51-2
いくつものテーブルが並べられた広い食堂には大勢の宿泊客がいて食事をしていた。
宿泊客たちの歓談で食堂は賑わっている。
さすが大きい宿だけあって、食事の時間は混雑するんだな。
幸運にも四人座れる席があったため、俺たちはそこに陣取った。
「ご注文はなににします?」
エプロンを身に着けた店員が注文を聞きにやってきた。
俺はシチューを、プリシラはポトフを、マリアは魚の蒸し焼き、そしてスセリはステーキを頼んだ。
「それと酒じゃな。
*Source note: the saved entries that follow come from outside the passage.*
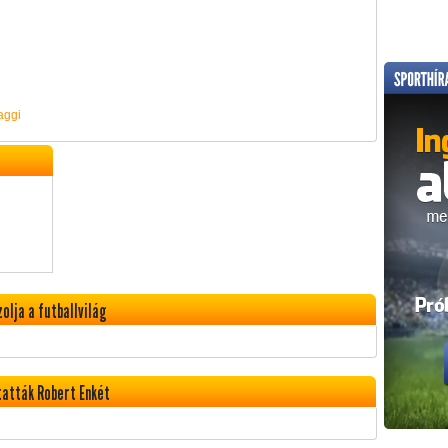
aggi
lja a futballvilág
atták Robert Enkét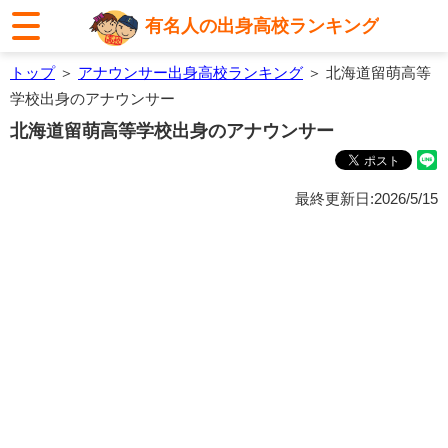
有名人の出身高校ランキング
トップ
＞
アナウンサー出身高校ランキング
＞ 北海道留萌高等
学校出身のアナウンサー
北海道留萌高等学校出身のアナウンサー
最終更新日:2026/5/15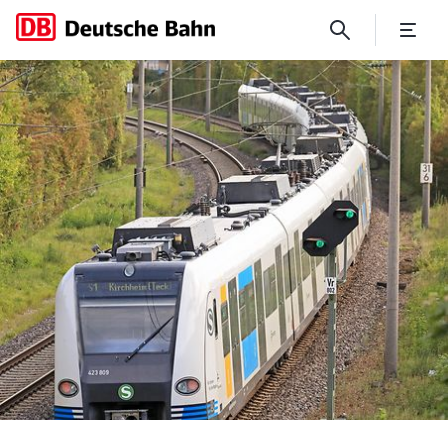
Ende der Sperrung der S-Ba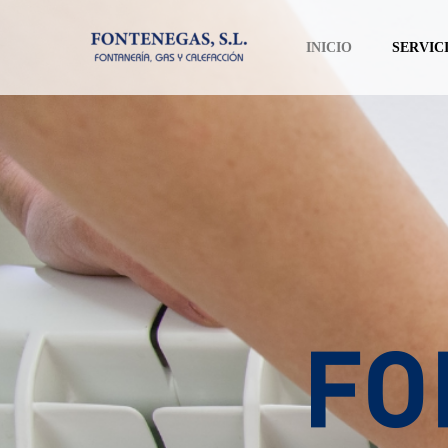
INICIO
SERVIC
ぶどう酒を頼むのじゃ」
「すみません。未成年の方にお酒は提供できないのです」
「ワシはこう見えて100歳を超えておるのじゃ。100から先は数えておらん」
「は、はぁ……」
「のじゃじゃじゃじゃっ」
店員が困っていたので、俺が「全員ぶどうのジュースでお願いします」と助けた。
スセリ、間違いなくこの反応を楽しみに店員をからかったろ……。
「さて、『ブーゲンビリア』はワシらの舌を満足させられるかの」
「期待していいんじゃないか」
食堂はさまざまな料理のにおいで満ちている。
否応にも食欲をそそる、いいにおいだ。
宿泊客たちも皆、おいしそうに料理を食べている。
でも、さすがにヴィットリオさんの料理にはかなうまい。
あの人の料理は高級料理店でも通用するほどだったからな。
「おまたせしました」
先ほどの店員が料理を運んできた。
「おいしそうですっ」
プリシラが目を輝かせてポトフの器を覗き込んだ。
「さっそく食べるのじゃ」
スセリはステーキにフォークを突き立て、豪快にかぶりついた。
プリシラとマリアはちゃんと神に感謝の祈りを捧げてから食べはじめたというのに……。
俺もプリシラたちにならって祈りを捧げてからスプーンを手に取った。
シチューをすくい、口に入れる。
途端、ホワイトソースの甘いかおりが口の中に広がる。
ジャガイモもニンジンもやわらかい。
……おいしい。
「驚きましたわ」
「これは……油断しておったのじゃ」
「ヴィットリオさまの料理に負けない味ですっ」
まさかヴィットリオさんの料理に匹敵するものが出てくるとは思いもよらなかった。
王侯貴族に振舞われる料理だと言っても過言ではない。
「ウチの料理、おいしいですかー」
「フレデリカさま」
宿屋の娘、フレデリカが俺たちの前にやってきた。
「フレデリカ、仕事はいいのか?」
「受付は今、別の人がやってますのでー。で、料理はおいしいですかー?」
「とても美味ですわ」
「とってもとってもおしいですっ」
「ならよかったですー」
フレデリカがニヤリと笑った。
「ウチの食堂、王都ではちょっとだけ有名なんですよー」
料理目当てに宿泊する客もいるのだとフレデリカは言った。
その後、フレデリカの母親がやってきて、シーツを干した件についてあらためてお礼をしてくれた。
「娘が迷惑をおかけしたおわびとして、今日は好きなだけ食事をしていってください。もちろん、お代はいりませんので」
「そんな、ぜんぜん迷惑ではありませんでしたよ」
「ほらねー、ママ。迷惑じゃないってアッシュさんも言ってるじゃん」
「あなたって娘は……」
断るのも失礼だったので、この厚意は報酬として受け取らせてもらうことにした。
「よし、タダならステーキをもう一枚食べるのじゃ」
「この子、くいしんぼうなんですねー」
「『子』じゃないぞ。ワシは100歳を超えておるのじゃ」
「意味わかんないんですけどー」
「のじゃじゃじゃっ」
スセリは一人で二人前のステーキをぺろりと平らげたのだった。
その小さな身体のどこにそれだけの料理が入ったのだろう……。